9. It may be nothing more than my skewed impression but it seems today like there is an ever-growing number of artists working with guitars and effects. How do you account for the phenomenon? Is it because someone like Fennesz made such a powerful statement in his work and showed how much potential a guitarist could have working in the experimental arena, or is it due to the instrument's capacity to bring forth such a personal signature?

The more people are doing it, the more people are exposed to that kind of sound and are influenced by it. In parallel, the availability of new technology targeting experimental players and the availability of software to play and record music make everything a lot easier. Then you have the internet that connects people to reveal and discuss tricks, secrets, techniques, and share their own work to just about anyone who wants to find it.

The challenge for the pioneering guitar experimentalist is to be one step ahead of the rest by trying to keep a fresh and original sound while surrounded by an up-and-coming lot of home-experimentalists that have access to newer, improved technology and probably have a better overview, as fans exposed to the genre, of what is currently being done and how.

10. Though thisquietarmy and Mains de Givre are your current focus, you also are involved in the group project Destroyalldreamers. What's its status? Finally, with new albums by thisquietarmy and Mains de Givre now being released, will you be touring to support them and if so where might we see you play and in what kind of configuration?

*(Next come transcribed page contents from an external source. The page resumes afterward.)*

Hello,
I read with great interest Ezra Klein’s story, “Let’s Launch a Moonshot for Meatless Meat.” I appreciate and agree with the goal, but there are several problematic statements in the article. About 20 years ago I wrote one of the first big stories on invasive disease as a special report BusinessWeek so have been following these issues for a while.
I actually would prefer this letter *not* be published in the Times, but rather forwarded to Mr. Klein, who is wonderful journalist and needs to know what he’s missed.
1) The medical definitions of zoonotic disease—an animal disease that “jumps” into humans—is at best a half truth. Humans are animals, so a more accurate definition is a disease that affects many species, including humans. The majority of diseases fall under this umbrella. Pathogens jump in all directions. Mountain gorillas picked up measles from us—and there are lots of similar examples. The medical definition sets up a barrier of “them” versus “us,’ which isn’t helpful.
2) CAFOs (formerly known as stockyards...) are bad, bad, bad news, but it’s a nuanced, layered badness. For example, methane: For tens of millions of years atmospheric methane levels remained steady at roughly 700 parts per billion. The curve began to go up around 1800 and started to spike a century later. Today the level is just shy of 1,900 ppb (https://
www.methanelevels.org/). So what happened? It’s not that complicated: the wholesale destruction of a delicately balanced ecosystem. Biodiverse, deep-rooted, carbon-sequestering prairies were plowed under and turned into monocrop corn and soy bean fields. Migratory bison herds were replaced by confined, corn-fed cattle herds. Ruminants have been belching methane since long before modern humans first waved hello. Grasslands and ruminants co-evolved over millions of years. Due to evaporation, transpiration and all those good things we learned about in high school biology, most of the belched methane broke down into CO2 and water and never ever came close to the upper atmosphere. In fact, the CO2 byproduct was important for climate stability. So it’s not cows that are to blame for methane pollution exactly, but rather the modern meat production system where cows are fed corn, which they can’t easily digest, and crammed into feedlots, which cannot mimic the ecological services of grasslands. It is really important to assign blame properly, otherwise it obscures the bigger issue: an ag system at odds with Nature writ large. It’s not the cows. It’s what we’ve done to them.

Destroyalldreamers is rather inactive at the moment. We've been having some commitment issues on top of logistical difficulties for the past couple of years. However, Shaun (drummer) and I have been working on and off on new ideas, and we have pieces and bits of demos here and there. We're still planning on recording a new album at some point, which will probably be a piece-by-piece studio album, as I don't think there is any concrete possibility of getting back together on a full-time basis and commiting to regular writing/jam sessions. Most of the songs we've recorded in the past have been the result of a full band jamming and inputting collectively… so we're having some trouble not being able to work that way anymore.

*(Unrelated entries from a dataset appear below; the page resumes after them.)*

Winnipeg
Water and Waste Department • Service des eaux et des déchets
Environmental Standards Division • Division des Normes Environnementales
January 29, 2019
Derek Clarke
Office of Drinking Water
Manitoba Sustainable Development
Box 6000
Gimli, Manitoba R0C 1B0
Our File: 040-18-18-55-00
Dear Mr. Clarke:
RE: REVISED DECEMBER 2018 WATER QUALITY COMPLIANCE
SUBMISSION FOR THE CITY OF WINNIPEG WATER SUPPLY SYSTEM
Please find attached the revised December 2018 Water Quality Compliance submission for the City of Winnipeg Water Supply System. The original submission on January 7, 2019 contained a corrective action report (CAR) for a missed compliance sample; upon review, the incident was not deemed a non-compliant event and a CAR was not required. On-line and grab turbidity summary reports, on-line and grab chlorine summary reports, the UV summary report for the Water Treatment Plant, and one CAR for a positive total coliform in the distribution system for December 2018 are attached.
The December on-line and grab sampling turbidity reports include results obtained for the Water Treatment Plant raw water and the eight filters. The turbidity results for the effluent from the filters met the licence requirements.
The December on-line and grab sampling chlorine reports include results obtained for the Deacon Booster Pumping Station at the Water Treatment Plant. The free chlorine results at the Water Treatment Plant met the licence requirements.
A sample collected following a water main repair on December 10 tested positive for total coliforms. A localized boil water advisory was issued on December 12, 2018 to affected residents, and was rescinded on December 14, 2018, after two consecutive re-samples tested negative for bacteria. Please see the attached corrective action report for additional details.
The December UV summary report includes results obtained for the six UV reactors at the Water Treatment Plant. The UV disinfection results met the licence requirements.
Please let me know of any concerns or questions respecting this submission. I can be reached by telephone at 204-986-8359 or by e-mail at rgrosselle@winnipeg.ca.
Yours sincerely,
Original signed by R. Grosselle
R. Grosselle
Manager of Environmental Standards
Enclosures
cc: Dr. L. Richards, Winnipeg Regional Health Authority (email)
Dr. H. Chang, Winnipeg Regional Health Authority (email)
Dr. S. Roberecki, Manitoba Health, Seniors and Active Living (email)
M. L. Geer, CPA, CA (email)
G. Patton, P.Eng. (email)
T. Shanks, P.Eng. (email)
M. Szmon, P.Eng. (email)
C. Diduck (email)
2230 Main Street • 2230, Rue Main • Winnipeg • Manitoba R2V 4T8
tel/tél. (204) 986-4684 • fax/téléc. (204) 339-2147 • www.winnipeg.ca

I also have a new tri-city project called Parallel Lines, with Pascal Asselin (Below The Sea, Millimetrik, Le Chat Blanc Orchestra) on drums and Ryan Ferguson on synthesizers (Sianspheric, Electroluminescent). We just put out our first recording on Dead Pilot Records, and we have plans to get together again to record more jams. I also have a power-drone/noise project called Ghidrah with Martin Dumais of Aun and Reuel Ordoñez of Maggot Breeder; we've performed live quite a few times already—and I sometimes perform live under the moniker "hi my quiet tsar" with an analog synthesizer and pedals.

thisquietarmy has always been a one-man live multimedia band, with real-time guitar looping and projected visuals that are specifically re-done for almost every set. Mains de Givre would have the same configuration (although no specific visuals) plus Émilie on violin. It might be an interesting possibility to combine both projects as one show if I were to tour with both projects at the same time.

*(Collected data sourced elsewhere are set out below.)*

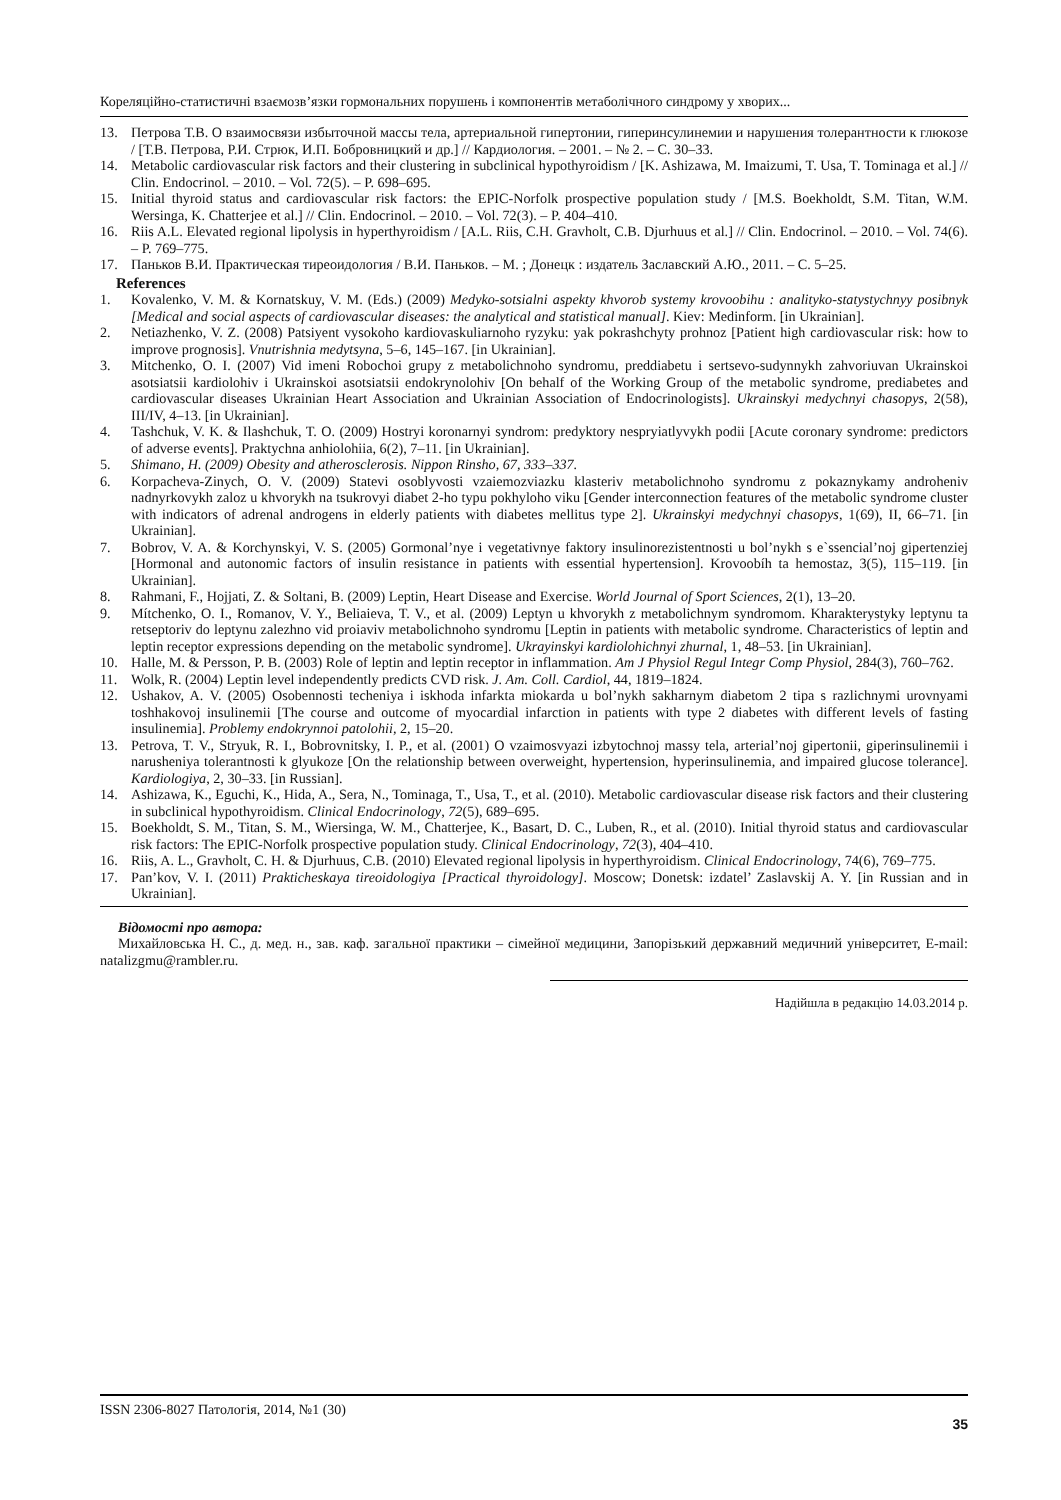Кореляційно-статистичні взаємозв’язки гормональних порушень і компонентів метаболічного синдрому у хворих...
13. Петрова Т.В. О взаимосвязи избыточной массы тела, артериальной гипертонии, гиперинсулинемии и нарушения толерантности к глюкозе / [Т.В. Петрова, Р.И. Стрюк, И.П. Бобровницкий и др.] // Кардиология. – 2001. – № 2. – С. 30–33.
14. Metabolic cardiovascular risk factors and their clustering in subclinical hypothyroidism / [K. Ashizawa, M. Imaizumi, T. Usa, T. Tominaga et al.] // Clin. Endocrinol. – 2010. – Vol. 72(5). – P. 698–695.
15. Initial thyroid status and cardiovascular risk factors: the EPIC-Norfolk prospective population study / [M.S. Boekholdt, S.M. Titan, W.M. Wersinga, K. Chatterjee et al.] // Clin. Endocrinol. – 2010. – Vol. 72(3). – P. 404–410.
16. Riis A.L. Elevated regional lipolysis in hyperthyroidism / [A.L. Riis, C.H. Gravholt, C.B. Djurhuus et al.] // Clin. Endocrinol. – 2010. – Vol. 74(6). – P. 769–775.
17. Паньков В.И. Практическая тиреоидология / В.И. Паньков. – М. ; Донецк : издатель Заславский А.Ю., 2011. – С. 5–25.
References
1. Kovalenko, V. M. & Kornatskuy, V. M. (Eds.) (2009) Medyko-sotsialni aspekty khvorob systemy krovoobihu : analityko-statystychnyy posibnyk [Medical and social aspects of cardiovascular diseases: the analytical and statistical manual]. Kiev: Medinform. [in Ukrainian].
2. Netiazhenko, V. Z. (2008) Patsiyent vysokoho kardiovaskuliarnoho ryzyku: yak pokrashchyty prohnoz [Patient high cardiovascular risk: how to improve prognosis]. Vnutrishnia medytsyna, 5–6, 145–167. [in Ukrainian].
3. Mitchenko, O. I. (2007) Vid imeni Robochoi grupy z metabolichnoho syndromu, preddiabetu i sertsevo-sudynnykh zahvoriuvan Ukrainskoi asotsiatsii kardiolohiv i Ukrainskoi asotsiatsii endokrynolohiv [On behalf of the Working Group of the metabolic syndrome, prediabetes and cardiovascular diseases Ukrainian Heart Association and Ukrainian Association of Endocrinologists]. Ukrainskyi medychnyi chasopys, 2(58), III/IV, 4–13. [in Ukrainian].
4. Tashchuk, V. K. & Ilashchuk, T. O. (2009) Hostryi koronarnyi syndrom: predyktory nespryiatlyvykh podii [Acute coronary syndrome: predictors of adverse events]. Praktychna anhiolohiia, 6(2), 7–11. [in Ukrainian].
5. Shimano, H. (2009) Obesity and atherosclerosis. Nippon Rinsho, 67, 333–337.
6. Korpacheva-Zinych, O. V. (2009) Statevi osoblyvosti vzaiemozviazku klasteriv metabolichnoho syndromu z pokaznykamy androheniv nadnyrkovykh zaloz u khvorykh na tsukrovyi diabet 2-ho typu pokhyloho viku [Gender interconnection features of the metabolic syndrome cluster with indicators of adrenal androgens in elderly patients with diabetes mellitus type 2]. Ukrainskyi medychnyi chasopys, 1(69), II, 66–71. [in Ukrainian].
7. Bobrov, V. A. & Korchynskyi, V. S. (2005) Gormonal’nye i vegetativnye faktory insulinorezistentnosti u bol’nykh s e`ssencial’noj gipertenziej [Hormonal and autonomic factors of insulin resistance in patients with essential hypertension]. Krovoobíh ta hemostaz, 3(5), 115–119. [in Ukrainian].
8. Rahmani, F., Hojjati, Z. & Soltani, B. (2009) Leptin, Heart Disease and Exercise. World Journal of Sport Sciences, 2(1), 13–20.
9. Mítchenko, O. I., Romanov, V. Y., Beliaieva, T. V., et al. (2009) Leptyn u khvorykh z metabolichnym syndromom. Kharakterystyky leptynu ta retseptoriv do leptynu zalezhno vid proiaviv metabolichnoho syndromu [Leptin in patients with metabolic syndrome. Characteristics of leptin and leptin receptor expressions depending on the metabolic syndrome]. Ukrayinskyi kardiolohichnyi zhurnal, 1, 48–53. [in Ukrainian].
10. Halle, M. & Persson, P. B. (2003) Role of leptin and leptin receptor in inflammation. Am J Physiol Regul Integr Comp Physiol, 284(3), 760–762.
11. Wolk, R. (2004) Leptin level independently predicts CVD risk. J. Am. Coll. Cardiol, 44, 1819–1824.
12. Ushakov, A. V. (2005) Osobennosti techeniya i iskhoda infarkta miokarda u bol’nykh sakharnym diabetom 2 tipa s razlichnymi urovnyami toshhakovoj insulinemii [The course and outcome of myocardial infarction in patients with type 2 diabetes with different levels of fasting insulinemia]. Problemy endokrynnoi patolohii, 2, 15–20.
13. Petrova, T. V., Stryuk, R. I., Bobrovnitsky, I. P., et al. (2001) O vzaimosvyazi izbytochnoj massy tela, arterial’noj gipertonii, giperinsulinemii i narusheniya tolerantnosti k glyukoze [On the relationship between overweight, hypertension, hyperinsulinemia, and impaired glucose tolerance]. Kardiologiya, 2, 30–33. [in Russian].
14. Ashizawa, K., Eguchi, K., Hida, A., Sera, N., Tominaga, T., Usa, T., et al. (2010). Metabolic cardiovascular disease risk factors and their clustering in subclinical hypothyroidism. Clinical Endocrinology, 72(5), 689–695.
15. Boekholdt, S. M., Titan, S. M., Wiersinga, W. M., Chatterjee, K., Basart, D. C., Luben, R., et al. (2010). Initial thyroid status and cardiovascular risk factors: The EPIC-Norfolk prospective population study. Clinical Endocrinology, 72(3), 404–410.
16. Riis, A. L., Gravholt, C. H. & Djurhuus, C.B. (2010) Elevated regional lipolysis in hyperthyroidism. Clinical Endocrinology, 74(6), 769–775.
17. Pan’kov, V. I. (2011) Prakticheskaya tireoidologiya [Practical thyroidology]. Moscow; Donetsk: izdatel’ Zaslavskij A. Y. [in Russian and in Ukrainian].
Відомості про автора:
Михайловська Н. С., д. мед. н., зав. каф. загальної практики – сімейної медицини, Запорізький державний медичний університет, E-mail: natalizgmu@rambler.ru.
Надійшла в редакцію 14.03.2014 р.
ISSN 2306-8027 Патологія, 2014, №1 (30) 35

We only have very short-terms gigging plans for now. In support of new releases, thisquietarmy will be playing with Grouper as part of the Suoni Per Il Popolo festival on June 8th, and Mains de Givre will be playing on May 20th with some local friends—both shows in Montreal. I've had a few invitations for shows in southern Ontario, as well as in Vermont, NY and Massachusetts; we'll see about those when it gets more concrete.

I'm in between jobs at the moment, and won't be able to support myself with music only, so I can't really plan any extensive touring before I figure out that situation. I'd also like to see what kind of attention both records will receive in order to assess the interest for sustainable shows outside of our hometown. I'd love to go back to play in Europe this year (for either or both projects); the three-week tour I did last year with Nadja / Aidan Baker was a great experience, and one I'd definitely love to do again.